--- START ---

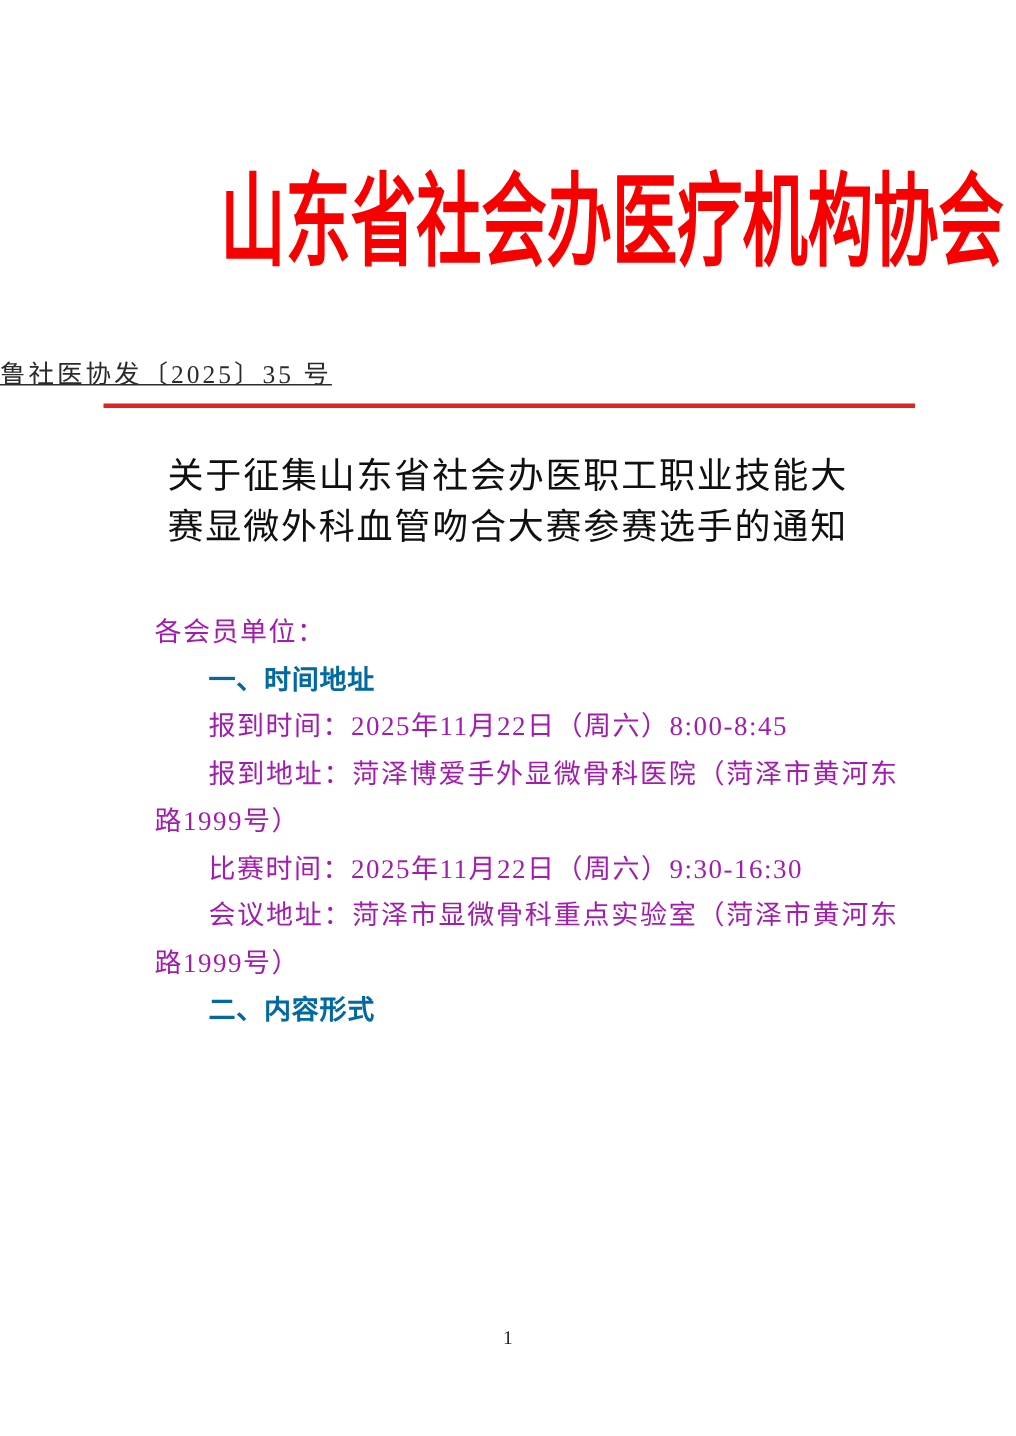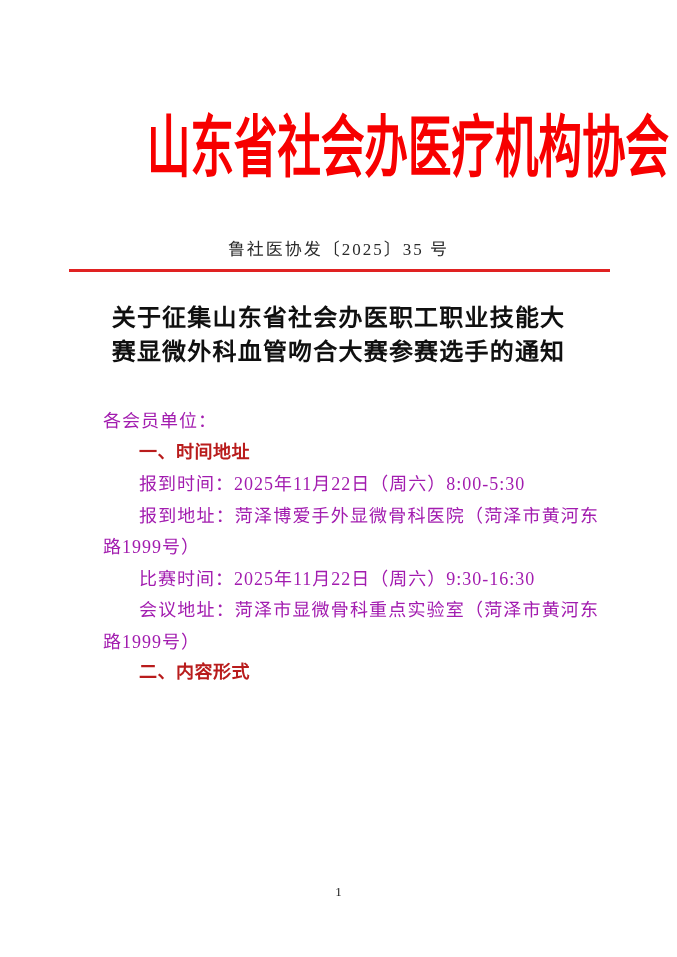--- a/index.html
+++ b/index.html
@@ -42,11 +42,12 @@
     top: 239px;
     left: 0;
     width: 100%;
-    text-align: center;
+    text-align: left;
     font-size: 17px;
     line-height: 22px;
     letter-spacing: 2px;
     color: #2b2b2b;
+    text-decoration: underline;
   }
   
   .red-divider {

--- END ---

(TASK REQUIREMENTS): Go line by line through the data and copy any that contain "text".

(RESPONSE AREA):
-    text-align: center;
+    text-align: left;
+    text-decoration: underline;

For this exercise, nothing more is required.